A new report shows that the Toronto area is experiencing its first annual decline in average condo rents since 2021, mainly due to an increase in condo completions.

According to the report by Urbanation, the market saw average condo rents decrease 1.2 per cent in the Greater Toronto Hamilton Area (GTHA) during the second quarter of this year compared to last year. From April to June, rents dropped 1.2 per cent annually to $3.97 per square foot, or $2,723 for a 686 square-foot unit.

This is the first decline in three years — the last time rents dropped year-over-year, it was during the height of the pandemic when demand for rental units dropped considerably.

“Rents are experiencing some softening mainly due to a temporary spike in condo completions, which will subside following the steep drop off in new condo sales and construction activity,” Shaun Hildebrand, president of Urbanation said in a statement.

The report shows that rents for multi-room units declined the least — three-bedroom rents dropped only 0.6 per cent from a year ago to an average of $3.83 per square foot (or $3,988 for a 1,041 square-foot rental unit) and two-bedroom rents dropped 0.9 per cent compared to last year, to an average of $3.54 per square foot (or $3,143 for a 889 square-foot unit). Rents for one-bedrooms declined slightly (1.8 per cent from a year ago) to an average of $4.14 per square foot (or $2,450 for a 591 square-foot unit), but studios showed the largest annual drop in rents, decreasing 3.9 per cent to an average of $5.18 per square foot (or $2,047 for a 395 square-foot apartment).

Even with overall rent declines, there was still strong demand during the second quarter. The number of condo lease transactions in the GTHA reached a record high of 16,169 units from April to June of this year, which is a 29 per cent increase compared to last year and 60 per cent above the 10-year average. But the number of condos listed for rent during the second quarter also increased by 47 per cent to 21,695 units — the listings surged in part because the number of newly registered condos increased 82 per cent annually to 8,380 units.

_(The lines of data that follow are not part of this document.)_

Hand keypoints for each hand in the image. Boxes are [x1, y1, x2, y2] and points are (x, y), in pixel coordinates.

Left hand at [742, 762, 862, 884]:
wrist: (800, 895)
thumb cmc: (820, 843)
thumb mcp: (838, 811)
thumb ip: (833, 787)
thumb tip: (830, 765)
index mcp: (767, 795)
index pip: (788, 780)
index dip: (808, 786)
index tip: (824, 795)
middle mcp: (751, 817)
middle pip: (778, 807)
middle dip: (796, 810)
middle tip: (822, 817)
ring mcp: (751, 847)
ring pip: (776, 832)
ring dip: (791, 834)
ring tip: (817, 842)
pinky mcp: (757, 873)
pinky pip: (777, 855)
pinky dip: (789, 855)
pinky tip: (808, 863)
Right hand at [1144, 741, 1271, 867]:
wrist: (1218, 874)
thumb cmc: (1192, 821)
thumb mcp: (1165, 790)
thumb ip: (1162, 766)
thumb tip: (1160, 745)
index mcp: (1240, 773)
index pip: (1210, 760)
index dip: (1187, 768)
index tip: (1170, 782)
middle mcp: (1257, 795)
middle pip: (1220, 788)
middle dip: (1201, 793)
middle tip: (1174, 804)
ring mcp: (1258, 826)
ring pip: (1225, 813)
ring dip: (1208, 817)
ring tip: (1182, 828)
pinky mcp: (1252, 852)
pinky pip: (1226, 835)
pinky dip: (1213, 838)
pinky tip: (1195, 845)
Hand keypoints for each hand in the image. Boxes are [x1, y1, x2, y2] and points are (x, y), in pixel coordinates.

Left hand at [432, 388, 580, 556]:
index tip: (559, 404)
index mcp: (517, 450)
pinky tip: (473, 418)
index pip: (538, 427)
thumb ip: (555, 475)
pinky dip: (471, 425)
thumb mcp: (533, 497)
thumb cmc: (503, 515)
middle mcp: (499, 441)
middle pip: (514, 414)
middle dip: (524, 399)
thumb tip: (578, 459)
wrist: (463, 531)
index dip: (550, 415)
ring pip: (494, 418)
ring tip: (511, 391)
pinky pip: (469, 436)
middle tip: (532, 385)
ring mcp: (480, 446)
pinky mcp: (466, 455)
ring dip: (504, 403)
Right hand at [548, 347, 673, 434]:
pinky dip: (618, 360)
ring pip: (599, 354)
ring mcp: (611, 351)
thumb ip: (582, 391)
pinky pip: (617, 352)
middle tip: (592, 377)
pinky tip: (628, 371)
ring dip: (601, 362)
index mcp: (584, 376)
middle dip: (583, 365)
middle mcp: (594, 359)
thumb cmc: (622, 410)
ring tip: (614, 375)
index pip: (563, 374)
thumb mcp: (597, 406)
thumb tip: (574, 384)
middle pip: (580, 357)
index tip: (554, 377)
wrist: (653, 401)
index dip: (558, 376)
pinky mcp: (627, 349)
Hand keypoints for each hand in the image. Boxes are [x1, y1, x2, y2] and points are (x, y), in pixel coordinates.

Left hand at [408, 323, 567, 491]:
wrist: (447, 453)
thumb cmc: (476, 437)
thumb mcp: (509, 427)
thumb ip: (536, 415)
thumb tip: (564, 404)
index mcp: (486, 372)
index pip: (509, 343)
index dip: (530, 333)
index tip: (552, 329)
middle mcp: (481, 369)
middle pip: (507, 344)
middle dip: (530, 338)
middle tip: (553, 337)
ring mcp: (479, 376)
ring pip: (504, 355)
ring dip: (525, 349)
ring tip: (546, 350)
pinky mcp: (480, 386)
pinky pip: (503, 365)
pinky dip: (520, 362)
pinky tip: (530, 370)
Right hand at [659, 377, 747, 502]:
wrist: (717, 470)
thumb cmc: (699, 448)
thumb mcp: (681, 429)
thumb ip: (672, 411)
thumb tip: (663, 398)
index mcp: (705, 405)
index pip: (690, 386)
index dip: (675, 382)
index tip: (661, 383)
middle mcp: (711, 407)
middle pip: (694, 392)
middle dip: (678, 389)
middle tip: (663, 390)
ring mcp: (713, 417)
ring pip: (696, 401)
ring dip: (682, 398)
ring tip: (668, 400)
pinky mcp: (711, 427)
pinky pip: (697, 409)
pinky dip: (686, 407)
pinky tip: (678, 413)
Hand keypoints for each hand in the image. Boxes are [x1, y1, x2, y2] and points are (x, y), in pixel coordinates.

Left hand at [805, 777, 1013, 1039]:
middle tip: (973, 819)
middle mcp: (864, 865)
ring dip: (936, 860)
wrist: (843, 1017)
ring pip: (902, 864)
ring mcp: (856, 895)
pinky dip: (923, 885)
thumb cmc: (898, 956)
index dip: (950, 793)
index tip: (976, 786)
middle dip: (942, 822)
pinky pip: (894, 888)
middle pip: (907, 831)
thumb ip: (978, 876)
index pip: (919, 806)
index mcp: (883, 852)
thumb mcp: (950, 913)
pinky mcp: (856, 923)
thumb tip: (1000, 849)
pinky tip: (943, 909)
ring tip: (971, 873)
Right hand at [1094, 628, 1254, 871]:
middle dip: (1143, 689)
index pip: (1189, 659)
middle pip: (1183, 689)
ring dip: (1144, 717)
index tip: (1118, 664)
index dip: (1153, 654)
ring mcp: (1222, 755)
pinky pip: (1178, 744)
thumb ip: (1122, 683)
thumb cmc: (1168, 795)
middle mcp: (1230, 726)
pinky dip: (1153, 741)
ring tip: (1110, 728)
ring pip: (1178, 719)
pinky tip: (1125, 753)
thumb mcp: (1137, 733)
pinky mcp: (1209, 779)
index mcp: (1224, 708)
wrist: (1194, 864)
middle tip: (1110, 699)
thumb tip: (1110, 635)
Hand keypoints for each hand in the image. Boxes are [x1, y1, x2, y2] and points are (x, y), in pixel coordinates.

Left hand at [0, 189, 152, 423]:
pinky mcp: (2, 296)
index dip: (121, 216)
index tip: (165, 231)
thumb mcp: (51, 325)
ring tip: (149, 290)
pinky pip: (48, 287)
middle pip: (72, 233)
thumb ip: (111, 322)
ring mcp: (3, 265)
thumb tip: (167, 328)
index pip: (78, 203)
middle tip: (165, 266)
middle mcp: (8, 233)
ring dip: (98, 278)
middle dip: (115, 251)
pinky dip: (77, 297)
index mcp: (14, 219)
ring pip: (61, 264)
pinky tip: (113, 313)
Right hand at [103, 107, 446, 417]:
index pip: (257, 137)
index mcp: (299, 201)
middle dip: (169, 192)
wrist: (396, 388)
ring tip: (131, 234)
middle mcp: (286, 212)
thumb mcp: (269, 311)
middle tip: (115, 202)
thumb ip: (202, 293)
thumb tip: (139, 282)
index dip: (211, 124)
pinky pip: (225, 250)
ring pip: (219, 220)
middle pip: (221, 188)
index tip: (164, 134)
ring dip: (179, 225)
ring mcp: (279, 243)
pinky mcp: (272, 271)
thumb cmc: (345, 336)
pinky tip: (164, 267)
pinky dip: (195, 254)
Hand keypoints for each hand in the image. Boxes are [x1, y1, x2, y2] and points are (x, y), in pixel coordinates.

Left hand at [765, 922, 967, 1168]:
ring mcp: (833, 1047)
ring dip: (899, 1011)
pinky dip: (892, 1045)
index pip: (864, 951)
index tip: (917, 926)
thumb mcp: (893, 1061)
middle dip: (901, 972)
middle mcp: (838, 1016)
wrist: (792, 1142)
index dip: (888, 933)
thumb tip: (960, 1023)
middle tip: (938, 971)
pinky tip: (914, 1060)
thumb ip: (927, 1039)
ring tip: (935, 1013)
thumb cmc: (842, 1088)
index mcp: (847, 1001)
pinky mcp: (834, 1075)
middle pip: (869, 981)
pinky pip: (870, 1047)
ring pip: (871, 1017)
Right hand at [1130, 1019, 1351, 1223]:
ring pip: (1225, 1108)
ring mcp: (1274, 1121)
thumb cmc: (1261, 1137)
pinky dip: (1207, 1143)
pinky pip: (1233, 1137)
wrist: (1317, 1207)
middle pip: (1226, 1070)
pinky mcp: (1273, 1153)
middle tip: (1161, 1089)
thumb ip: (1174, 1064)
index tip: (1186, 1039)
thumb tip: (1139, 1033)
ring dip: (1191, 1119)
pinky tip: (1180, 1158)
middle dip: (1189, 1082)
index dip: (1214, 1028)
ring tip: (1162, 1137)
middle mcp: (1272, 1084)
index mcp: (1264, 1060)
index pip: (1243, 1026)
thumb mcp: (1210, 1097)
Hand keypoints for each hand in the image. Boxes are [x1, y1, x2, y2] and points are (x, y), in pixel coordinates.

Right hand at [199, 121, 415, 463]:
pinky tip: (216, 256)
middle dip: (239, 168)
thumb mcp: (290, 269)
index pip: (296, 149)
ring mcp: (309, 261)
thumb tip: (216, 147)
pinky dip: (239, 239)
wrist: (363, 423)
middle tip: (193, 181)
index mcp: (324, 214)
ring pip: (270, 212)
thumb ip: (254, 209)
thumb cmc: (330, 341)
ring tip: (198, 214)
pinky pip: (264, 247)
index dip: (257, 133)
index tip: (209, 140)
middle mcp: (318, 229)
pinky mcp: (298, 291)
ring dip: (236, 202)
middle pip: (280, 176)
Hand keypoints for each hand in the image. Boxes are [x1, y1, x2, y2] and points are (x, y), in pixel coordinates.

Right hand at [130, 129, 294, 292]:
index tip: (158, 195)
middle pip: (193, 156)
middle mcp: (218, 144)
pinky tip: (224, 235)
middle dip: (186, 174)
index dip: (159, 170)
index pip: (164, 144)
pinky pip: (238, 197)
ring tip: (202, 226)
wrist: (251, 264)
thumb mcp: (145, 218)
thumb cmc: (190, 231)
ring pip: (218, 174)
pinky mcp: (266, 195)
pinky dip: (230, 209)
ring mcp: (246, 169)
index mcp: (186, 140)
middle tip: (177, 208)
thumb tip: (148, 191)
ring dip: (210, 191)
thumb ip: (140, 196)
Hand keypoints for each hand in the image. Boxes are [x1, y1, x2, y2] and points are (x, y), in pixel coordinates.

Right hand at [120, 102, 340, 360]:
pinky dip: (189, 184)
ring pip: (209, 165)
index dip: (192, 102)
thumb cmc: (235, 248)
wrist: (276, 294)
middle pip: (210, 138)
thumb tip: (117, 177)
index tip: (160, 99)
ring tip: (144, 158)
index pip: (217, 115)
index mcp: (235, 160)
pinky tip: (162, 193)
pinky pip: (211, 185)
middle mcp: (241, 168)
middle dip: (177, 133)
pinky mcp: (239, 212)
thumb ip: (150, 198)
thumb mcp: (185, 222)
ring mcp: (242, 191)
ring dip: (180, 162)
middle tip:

When looking at averages by region — in the City of Toronto, rents didn’t see as much of a drop, declining 2.1 per cent annually to an average of $4.10 per square foot (or $2,765 for a 674 square-foot apartment).  Average purpose-built rents in the city remained almost flat, decreasing by just 0.5 per cent annually to $4.46 per square foot (or about $3,104 for a 696 square-foot spot).   Rents in the 905 were the outlier — they increased 2 per cent annually to an average of $3.63 per square foot (or $2,610 for a 719 square-foot unit). Average purpose-built rents in the 905 also increased by 7.7 per cent annually to $3.39 per square foot (or about $2,639 for a 778 square-foot unit).

Vacancy rates for purpose-built rentals in the GTHA since 2000 rose to an 11-quarter high of 2.7 per cent in Q2  (a slight increase from 2.6 per cent during the first quarter of 2024 and 2.2 per cent a year ago). The vacancy rate reached 2.8 per cent in the City of Toronto and 2.6 per cent in the 905 region.

The report suggests that as vacancy rates gradually crept up, rent growth for these purpose-built rentals  slowed to a 2.2 per cent annual pace in Q2 of this year, with rents reaching an average of $4.08 per square foot (or $2,953 for a 723 square-foot unit).

It looks like there’ll be more units available for rent. About 1,558 purpose-built rentals began construction in the second quarter of this year, a 43 per cent increase from a year ago. Construction starts totaling 3,131 units in the first half of 2024 rose 13 per cent compared to last year and were up a whopping 190 per cent from the first half of 2022.

Still, according to Hildebrand: “While some recent improvement to rental construction has been occurring, the level of starts for rentals remains much too low to keep pace with demand over the longer-term.”

Another recent report released by Urbanation with CIBC Economics suggests that the GTA condo market is in a state of “economic lockdown.” The report suggests that prices are too high for investors to buy relative to resale prices, rents, and interest rates, while developers can’t lower condo prices due to high development costs.